Help with slow Turing.jl inference speeds for large number of observations

Hi all,

I am new to Turing.jl and bayesian inference in general. I have specified the following model:

@model function switch_model(r, m, n)

    hm ~ Uniform(1, 10)
    am ~ Uniform(0, 10)
    κm ~ Uniform(0, 1)
    Δm ~ Uniform(0, 1)

    z = tzeros(Int, n)

    for i in 1:n
        z[i] ~ Bernoulli(κm)
        if z[i] == 1
            Pm = f(r[i],hm,am)
            m[i] ~ Bernoulli(Pm)
        else
            m[i] ~ Bernoulli(Δm)
        end
    end

end;

The length of r is approx 250k observations. It contains values from 1-8 i.e. r = rand(1:8,250000). The function f is a kind of sigmoid which takes values between zero and one (interpretated as a probability Pm). The observations m is a vector of booleans. I am not normalising values in r and would prefer not to unless necessary so I can use the inferred parameters as they come out of the inference process.

I am aware that this is a large number of observations but I would expect Turing to be quite quick given that it is a simple model with a low number of parameters. In general I am unsure what solver to use - I have tried NUTs using

model = switch_model(r, m, n);
chn = sample(model, NUTS(), 1000)

This is very slow - in fact I think it breaks my kernel most of the time. I thought this was likely because of the intermediate z[i] in the logic which is been tracked by the solver. I therefore tried to rewrite the model:

@model function switch_experiment_mm(r, m, n)

    hm ~ Uniform(1, 10)
    am ~ Uniform(0, 10)
    κm ~ Uniform(0, 1)
    Δm ~ Uniform(0, 1)

    for i in 1:n
        Pm = f(r[i],hm,am)
        m[i] ~ MixtureModel(Bernoulli[
                            Bernoulli(Pm),
                            Bernoulli(Δm)], [κm, 1-κm])
    end

end;

As I think my logic is equivalent to some sort of mixture model. However this also doesn’t work and seems to break the kernel again.

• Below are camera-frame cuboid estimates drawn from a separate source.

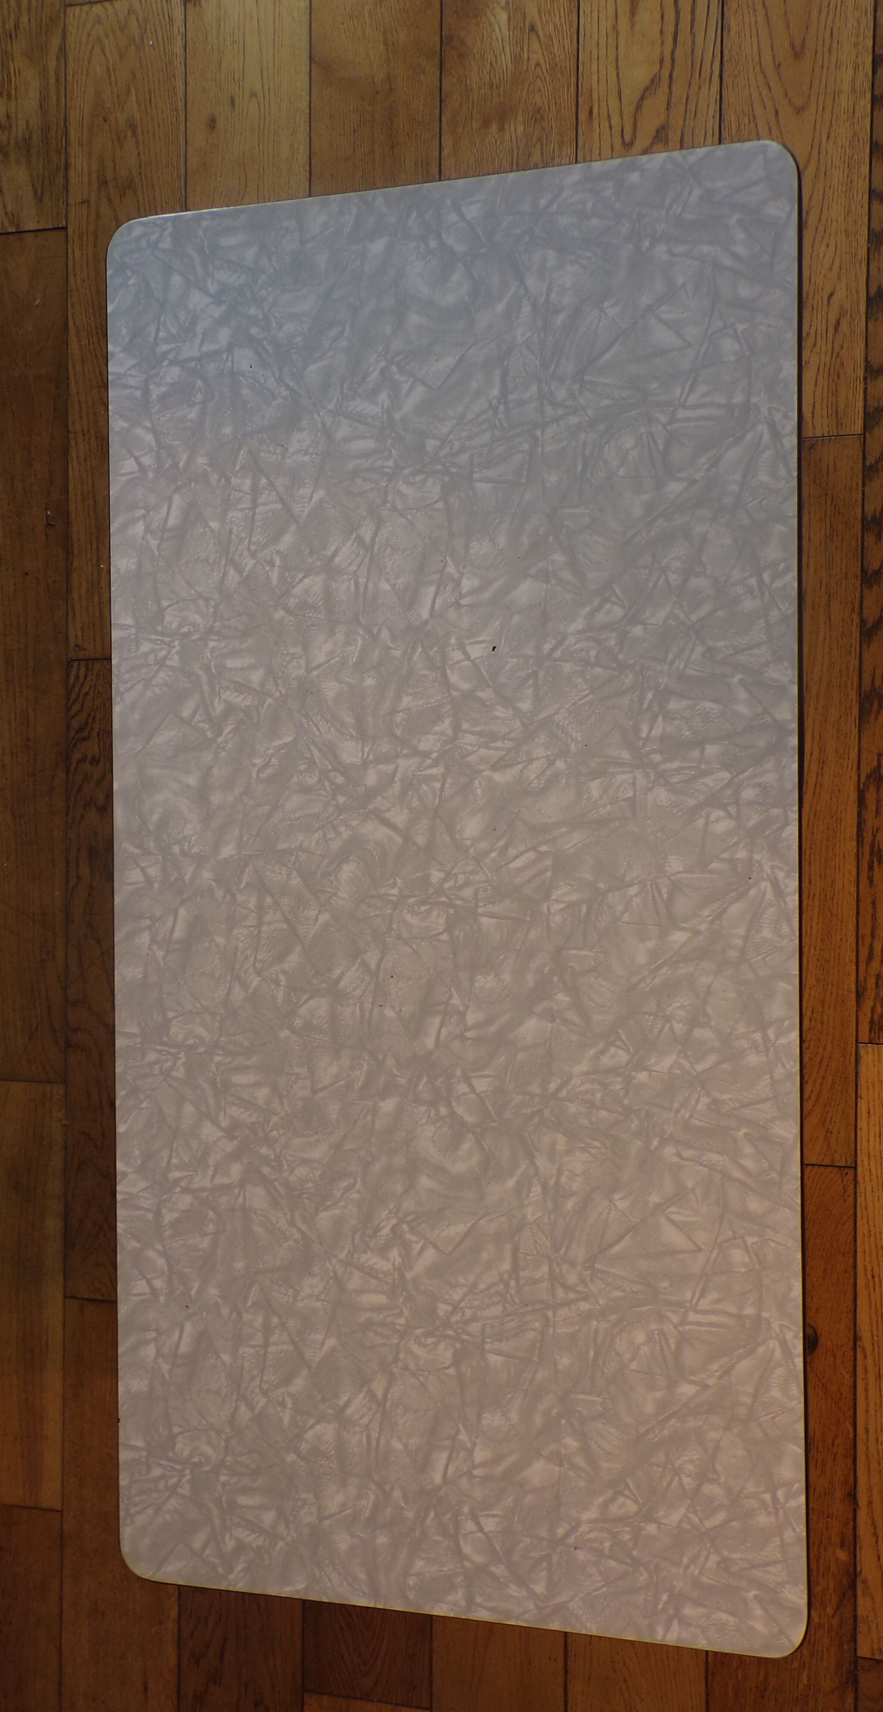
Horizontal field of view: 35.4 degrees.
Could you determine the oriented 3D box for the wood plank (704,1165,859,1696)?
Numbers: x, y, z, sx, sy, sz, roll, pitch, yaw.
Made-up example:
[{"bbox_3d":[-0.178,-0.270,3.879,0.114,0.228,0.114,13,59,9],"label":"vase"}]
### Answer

Am I doing something fundamentally wrong or is this just a case of large number of observations = slow?

I remember having to use Turing.@addlogprob! in the past to speed up large models. It basically allows setting the log-prob directly instead of defining hundreds or thousands of variables. Search this forum to find examples of usage.

If I am not mistaken, this is true for NUTS. I don’t think it handles mixtures well, unless you marginalize explicitly. I think MixtureModel should help, but there might be other problems. Have you tried a parameter recovery with a small set of data generated from your model? That might help you identify whether the problem is in your implementation or a scaling issue.

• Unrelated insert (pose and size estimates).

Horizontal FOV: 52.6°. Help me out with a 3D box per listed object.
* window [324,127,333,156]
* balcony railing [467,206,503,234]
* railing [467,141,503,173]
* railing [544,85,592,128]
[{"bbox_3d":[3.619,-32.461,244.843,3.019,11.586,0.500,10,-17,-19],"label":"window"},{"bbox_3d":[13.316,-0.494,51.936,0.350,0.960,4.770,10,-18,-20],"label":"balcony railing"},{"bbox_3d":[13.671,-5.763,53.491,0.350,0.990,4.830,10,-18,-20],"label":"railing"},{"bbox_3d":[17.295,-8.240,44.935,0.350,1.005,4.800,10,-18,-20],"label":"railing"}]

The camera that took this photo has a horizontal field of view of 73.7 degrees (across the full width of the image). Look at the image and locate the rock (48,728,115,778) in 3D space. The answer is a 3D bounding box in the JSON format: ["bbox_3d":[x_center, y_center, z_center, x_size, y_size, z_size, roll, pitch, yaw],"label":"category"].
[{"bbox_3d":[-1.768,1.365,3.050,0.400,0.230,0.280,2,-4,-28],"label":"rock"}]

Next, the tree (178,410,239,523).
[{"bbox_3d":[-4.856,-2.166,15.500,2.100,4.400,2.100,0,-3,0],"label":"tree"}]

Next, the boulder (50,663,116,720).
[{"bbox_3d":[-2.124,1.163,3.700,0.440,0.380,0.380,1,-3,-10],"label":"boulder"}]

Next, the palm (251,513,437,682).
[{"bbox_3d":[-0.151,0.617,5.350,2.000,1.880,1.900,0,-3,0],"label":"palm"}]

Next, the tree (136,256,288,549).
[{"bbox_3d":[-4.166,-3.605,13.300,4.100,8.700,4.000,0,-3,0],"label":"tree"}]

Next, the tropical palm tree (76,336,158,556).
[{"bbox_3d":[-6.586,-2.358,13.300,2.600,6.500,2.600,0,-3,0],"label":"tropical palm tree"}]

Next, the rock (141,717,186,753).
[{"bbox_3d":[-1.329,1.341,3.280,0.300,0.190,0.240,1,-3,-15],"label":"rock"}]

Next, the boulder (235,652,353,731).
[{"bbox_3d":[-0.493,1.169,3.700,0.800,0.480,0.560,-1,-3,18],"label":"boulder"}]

It’s weird that your code even worked. NUTS does not work with discrete variables.

Your rewritten model is more sensible but will indeed experience speed issues. It’s better to vectorize everything. Turing is essentially a thin wrapper around Julia, so anything that would speed up Julia will also work for Turing. Also, try with different AD backends. That makes a big difference.